First, a little background. Tisha B’Av is considered to be a solemn day on the Jewish calendar which commemorates the destruction of both the first and second Temples that stood in Jerusalem (the Western Wall, or Kotel, a Jewish site recognized around the world, remains from what once was the Second Temple). In the year 63 BCE, the Romans occupied Judea (a sovereign Jewish state run by the Hasmoneans, descendants of the Maccabees), and the Jews rebelled against Rome about 120 years later, in 67 CE. A 3-year guerilla war ensued, which the Jews lost in a big way. The Romans breached the walls of the Temple on the 17th of Tammuz in the year 70 CE (also a fast day on the Jewish calendar) and burned the Temple to the ground on the 9th of Av (three weeks later). To this day, the three weeks from 17 Tammuz to 9 Av are observed as a solemn time period on the Jewish calendar, during which traditional Jews do not hold weddings or other celebrations. During the first nine days of the month of Av, the solemnity increases, and traditional Jews do not eat meat (except on Shabbat), shave or cut their hair, or hold festive celebrations (this year, the month of Av and the “Nine Days” begin on Friday, July 17). A small group of Jews escaped to Masada, a winter fortress built in the Judean desert by Herod, the Jewish governor of Judea, and remained there for three years. The Romans encamped at the foot of the plateau (the remains of their encampments are visible today), and finally overran Masada in 73 CE, only to find that the Jews living there had committed suicide rather than be taken as prisoners by the Romans. Tradition holds that the First Temple was also destroyed on the 9th of Av, some 600 years earlier. Tisha B’Av is observed with a 24-hour fast and the reading of the Book of Eicha (Lamentations) at night and again in the morning.

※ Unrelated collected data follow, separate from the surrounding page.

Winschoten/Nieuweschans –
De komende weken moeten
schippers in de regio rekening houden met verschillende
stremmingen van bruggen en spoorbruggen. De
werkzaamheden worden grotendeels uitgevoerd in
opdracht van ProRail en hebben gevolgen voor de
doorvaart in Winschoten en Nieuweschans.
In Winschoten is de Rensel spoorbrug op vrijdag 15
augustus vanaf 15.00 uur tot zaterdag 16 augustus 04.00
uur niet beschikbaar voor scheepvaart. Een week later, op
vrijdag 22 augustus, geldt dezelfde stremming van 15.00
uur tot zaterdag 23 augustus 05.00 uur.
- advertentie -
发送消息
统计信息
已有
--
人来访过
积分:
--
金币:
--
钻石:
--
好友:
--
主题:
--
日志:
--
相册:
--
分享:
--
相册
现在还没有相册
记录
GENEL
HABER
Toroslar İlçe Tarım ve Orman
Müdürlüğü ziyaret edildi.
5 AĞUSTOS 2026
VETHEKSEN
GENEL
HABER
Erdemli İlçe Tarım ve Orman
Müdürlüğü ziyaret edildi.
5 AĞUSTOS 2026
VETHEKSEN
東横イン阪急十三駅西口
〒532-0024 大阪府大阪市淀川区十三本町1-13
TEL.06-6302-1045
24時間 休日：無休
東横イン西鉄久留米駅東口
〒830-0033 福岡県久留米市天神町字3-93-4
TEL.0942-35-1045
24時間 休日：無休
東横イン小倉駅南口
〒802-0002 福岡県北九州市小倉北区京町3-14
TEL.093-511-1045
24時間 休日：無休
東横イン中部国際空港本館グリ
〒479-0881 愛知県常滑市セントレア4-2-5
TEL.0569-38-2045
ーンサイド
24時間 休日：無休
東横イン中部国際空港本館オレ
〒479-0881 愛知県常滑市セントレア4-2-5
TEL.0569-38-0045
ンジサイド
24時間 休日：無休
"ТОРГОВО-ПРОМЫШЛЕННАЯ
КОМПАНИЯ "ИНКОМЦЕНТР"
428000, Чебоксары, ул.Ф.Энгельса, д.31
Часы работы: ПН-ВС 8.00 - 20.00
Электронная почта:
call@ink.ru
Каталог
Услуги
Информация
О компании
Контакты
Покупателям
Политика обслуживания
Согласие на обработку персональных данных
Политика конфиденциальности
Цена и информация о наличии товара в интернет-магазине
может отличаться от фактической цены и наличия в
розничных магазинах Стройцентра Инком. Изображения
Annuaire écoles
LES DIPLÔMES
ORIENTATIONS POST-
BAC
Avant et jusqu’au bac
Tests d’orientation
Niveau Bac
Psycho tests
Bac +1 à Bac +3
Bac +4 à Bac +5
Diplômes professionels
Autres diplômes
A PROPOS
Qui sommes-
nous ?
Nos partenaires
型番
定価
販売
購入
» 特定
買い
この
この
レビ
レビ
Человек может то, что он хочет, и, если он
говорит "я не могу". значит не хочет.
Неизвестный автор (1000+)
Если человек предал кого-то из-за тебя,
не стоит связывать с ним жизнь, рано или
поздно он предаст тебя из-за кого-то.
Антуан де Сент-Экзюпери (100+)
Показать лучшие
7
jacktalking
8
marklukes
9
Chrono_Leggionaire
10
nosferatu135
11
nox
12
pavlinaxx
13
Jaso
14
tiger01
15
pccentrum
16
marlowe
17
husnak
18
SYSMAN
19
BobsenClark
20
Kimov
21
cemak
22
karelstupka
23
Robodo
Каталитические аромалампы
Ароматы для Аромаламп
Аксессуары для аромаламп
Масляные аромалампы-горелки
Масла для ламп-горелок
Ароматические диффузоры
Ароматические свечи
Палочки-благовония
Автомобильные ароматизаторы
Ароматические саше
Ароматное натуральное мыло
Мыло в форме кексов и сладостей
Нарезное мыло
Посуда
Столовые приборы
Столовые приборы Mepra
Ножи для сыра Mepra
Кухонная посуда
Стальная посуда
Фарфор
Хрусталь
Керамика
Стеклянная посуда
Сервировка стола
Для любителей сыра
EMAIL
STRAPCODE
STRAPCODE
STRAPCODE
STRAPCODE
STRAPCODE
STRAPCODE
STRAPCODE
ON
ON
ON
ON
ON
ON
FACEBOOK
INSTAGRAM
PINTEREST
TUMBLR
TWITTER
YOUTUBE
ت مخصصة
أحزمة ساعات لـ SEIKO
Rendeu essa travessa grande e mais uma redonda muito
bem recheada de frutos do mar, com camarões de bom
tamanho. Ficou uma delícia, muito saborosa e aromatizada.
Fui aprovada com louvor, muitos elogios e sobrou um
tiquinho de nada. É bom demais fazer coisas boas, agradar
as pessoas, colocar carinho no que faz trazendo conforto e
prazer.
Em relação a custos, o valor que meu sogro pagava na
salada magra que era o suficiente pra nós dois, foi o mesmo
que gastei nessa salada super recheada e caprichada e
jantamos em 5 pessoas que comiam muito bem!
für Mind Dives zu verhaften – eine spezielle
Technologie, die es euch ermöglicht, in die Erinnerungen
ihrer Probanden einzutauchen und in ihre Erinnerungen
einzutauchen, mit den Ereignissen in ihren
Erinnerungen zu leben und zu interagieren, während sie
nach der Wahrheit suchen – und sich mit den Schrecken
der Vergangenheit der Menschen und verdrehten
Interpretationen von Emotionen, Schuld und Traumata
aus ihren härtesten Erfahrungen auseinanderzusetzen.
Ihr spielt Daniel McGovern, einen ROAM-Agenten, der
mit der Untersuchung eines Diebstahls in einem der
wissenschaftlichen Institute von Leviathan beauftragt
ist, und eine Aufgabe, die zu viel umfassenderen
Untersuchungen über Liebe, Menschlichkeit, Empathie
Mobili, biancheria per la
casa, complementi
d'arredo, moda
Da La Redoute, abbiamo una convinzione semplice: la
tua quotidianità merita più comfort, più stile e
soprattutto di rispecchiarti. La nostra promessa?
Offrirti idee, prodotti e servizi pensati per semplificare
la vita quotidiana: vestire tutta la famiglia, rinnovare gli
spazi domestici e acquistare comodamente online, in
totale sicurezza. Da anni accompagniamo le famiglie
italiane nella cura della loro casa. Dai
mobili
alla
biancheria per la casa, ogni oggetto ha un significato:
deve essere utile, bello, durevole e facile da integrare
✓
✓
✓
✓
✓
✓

The history may be fascinating, but the question of the relevance of Tisha B’Av remains for some. Should we really fast today because the Romans destroyed the Temple 2,000 years ago? Do we really feel this is a cause for solemn, mournful behavior? Those questions have been asked by quite a few people, and not only in our time. Even the Talmudic sages sought reasons and explanations for why Tisha B’Av should be observed (though the events it recalls were far more real for them than for us). They wrote Midrashim that suggest that gratuitous hatred and lack of national unity were reasons that the Temple was destroyed, and imploring us to value positive and supportive relationships between individuals and communities and to see the importance of unity among Jewish people everywhere despite cultural and religious differences between us.
To those reasons I would add that Tisha B’Av teaches us that gratuitous violence never results in anything positive and, to the contrary, brings out the worst in us. Yigal Amir, the lunatic who assassinated Prime Minister Yitzchak Rabin more than 20 years ago, thought that an act of violence would make Israel better and stronger, yet he was wrong. True, sometimes we must use violence to achieve a noble end, as in a war waged to bring an end to suffering and to stop further destruction. But Tisha B’Av serves, to this day, as a reminder that never in history did violence for its own sake, for the purpose of conquest and domination, bring about a virtuous end.
So I invite you to participate in commemorating Tisha B’Av this year on Saturday evening, July 25 and Sunday, July 26 (click here for details…and it’s worth knowing that this year the 9th of Av is observed on the 10th of Av because the 9th falls on Shabbat and the only fast day that overrides Shabbat is Yom Kippur). Come to hear the haunting melody of the Book of Eicha…come to study and learn with other members of our community…come to stress the importance of Jewish peoplehood…and come to affirm that violence should never, ever be glorified or exalted.